Un chiffre interpelle et résume le mal-être du monde de la santé : 50 à 60 % des soignants sont à risque d’épuisement professionnel. Le CHU de Toulouse se saisit du problème.
Depuis le service des pathologies professionnelles et environnementales qu’il dirige à l'hôpital Purpan, le Pr Fabrice Hérin est aux premières loges pour repérer l’épuisement des personnels de santé (soignants et non soignants). « Le constat s’est imposé depuis la pandémie de Covid, une époque où j’étais en charge des centres de vaccination et de dépistage. J’ai perçu des difficultés et depuis, les choses se sont très fortement accélérées », raconte le médecin.
Un état de fait qui l’a convaincu avec ses équipes, d’ouvrir un centre dédié de prévention de l’épuisement professionnel des soignants (Peps*) au sein de l’établissement.
Alors que des structures se consacrent déjà à la question en France, parfois sous le volet associatif (comme l’association Mots portée par le Conseil de l’Ordre des médecins) ou au sein des services de pathologies professionnelles de certains hôpitaux comme Caen ou Bordeaux, le médecin toulousain a décidé d’aller plus loin. Ce centre, ouvert aux personnels de santé des hôpitaux publics, des cliniques privées, des Ehpad, des établissements sanitaires divers et des libéraux de la région Occitanie, est un lieu de formation, d’information, d’écoute et de prise en charge.

**TRAVAIL À FAIRE A**
Répondez à ces questions sur le texte sur l'épuisement des soignants :
(i) Quelle part des soignants est à risque d'épuisement professionnel ?
(ii) Dans quel hôpital se trouve le service dirigé par le Pr Fabrice Hérin ?
(iii) Quelles villes sont citées pour leurs hôpitaux qui s'occupent déjà de la question ?
**TRAVAIL À FAIRE B**
Recopiez tout ce qui va de « Depuis le service » jusqu'à « raconte le médecin. » dans le texte sur l'épuisement des soignants.
Les enregistrements n'entrent pas en jeu ici.

**Données enregistrées**
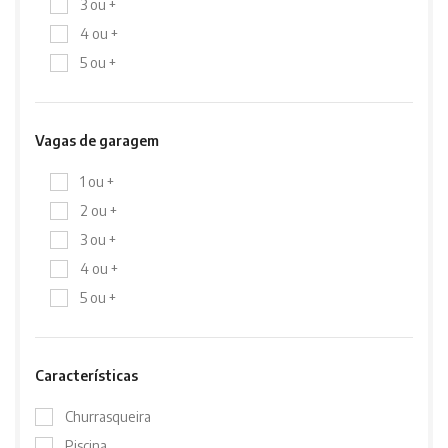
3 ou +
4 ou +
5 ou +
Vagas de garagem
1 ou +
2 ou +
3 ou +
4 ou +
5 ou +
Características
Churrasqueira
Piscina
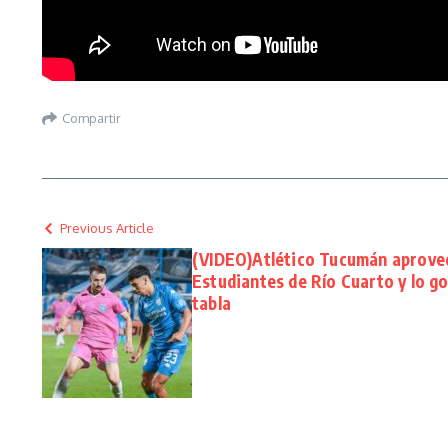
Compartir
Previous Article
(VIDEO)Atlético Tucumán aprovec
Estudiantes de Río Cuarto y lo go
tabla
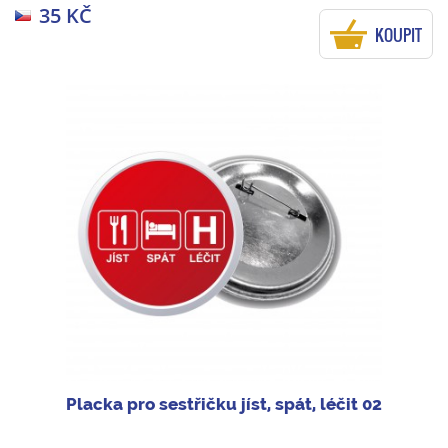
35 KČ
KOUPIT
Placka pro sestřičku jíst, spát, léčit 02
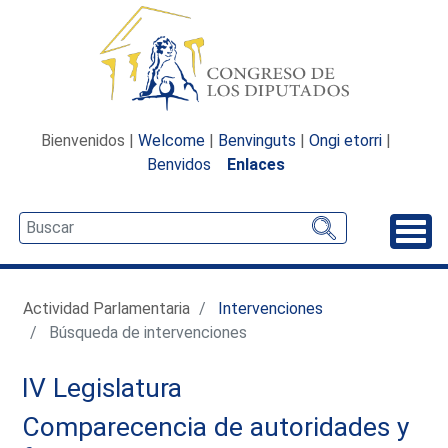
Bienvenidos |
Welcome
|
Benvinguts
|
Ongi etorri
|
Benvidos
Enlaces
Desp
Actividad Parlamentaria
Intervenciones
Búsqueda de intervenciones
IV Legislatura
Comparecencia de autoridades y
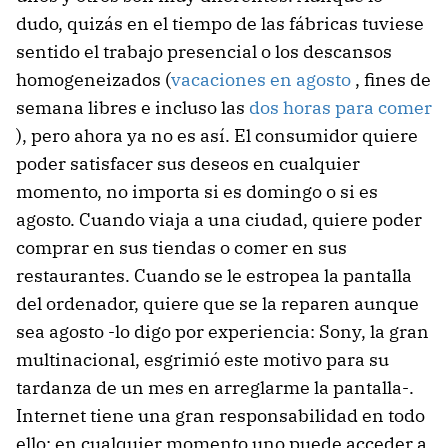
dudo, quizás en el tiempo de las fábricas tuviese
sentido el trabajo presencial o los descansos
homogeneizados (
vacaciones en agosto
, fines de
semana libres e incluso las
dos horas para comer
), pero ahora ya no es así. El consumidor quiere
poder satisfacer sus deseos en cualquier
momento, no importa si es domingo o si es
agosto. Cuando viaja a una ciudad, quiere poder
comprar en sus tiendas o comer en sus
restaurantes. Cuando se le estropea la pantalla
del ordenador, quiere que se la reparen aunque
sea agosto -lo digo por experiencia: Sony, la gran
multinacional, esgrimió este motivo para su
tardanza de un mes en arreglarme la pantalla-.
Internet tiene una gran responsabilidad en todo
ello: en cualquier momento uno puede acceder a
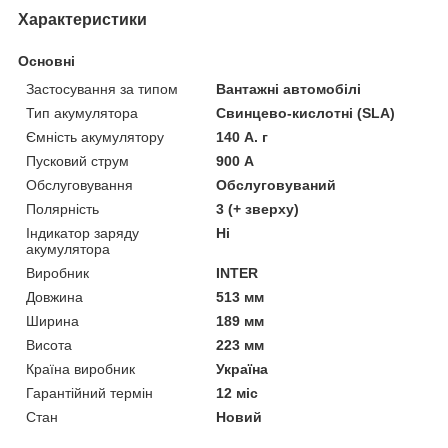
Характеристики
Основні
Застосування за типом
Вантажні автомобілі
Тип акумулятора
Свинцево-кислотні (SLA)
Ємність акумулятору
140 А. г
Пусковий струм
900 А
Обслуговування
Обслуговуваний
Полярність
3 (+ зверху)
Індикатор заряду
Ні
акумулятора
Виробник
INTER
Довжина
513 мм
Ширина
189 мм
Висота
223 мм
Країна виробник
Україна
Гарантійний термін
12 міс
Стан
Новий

**RÉPONSE DE L'EXERCICE A**
(i) 50 à 60 % des soignants.
(ii) L'hôpital Purpan.
(iii) Caen et Bordeaux.

**RÉPONSE DE L'EXERCICE B**
Depuis le service des pathologies professionnelles et environnementales qu’il dirige à l'hôpital Purpan, le Pr Fabrice Hérin est aux premières loges pour repérer l’épuisement des personnels de santé (soignants et non soignants). « Le constat s’est imposé depuis la pandémie de Covid, une époque où j’étais en charge des centres de vaccination et de dépistage. J’ai perçu des difficultés et depuis, les choses se sont très fortement accélérées », raconte le médecin.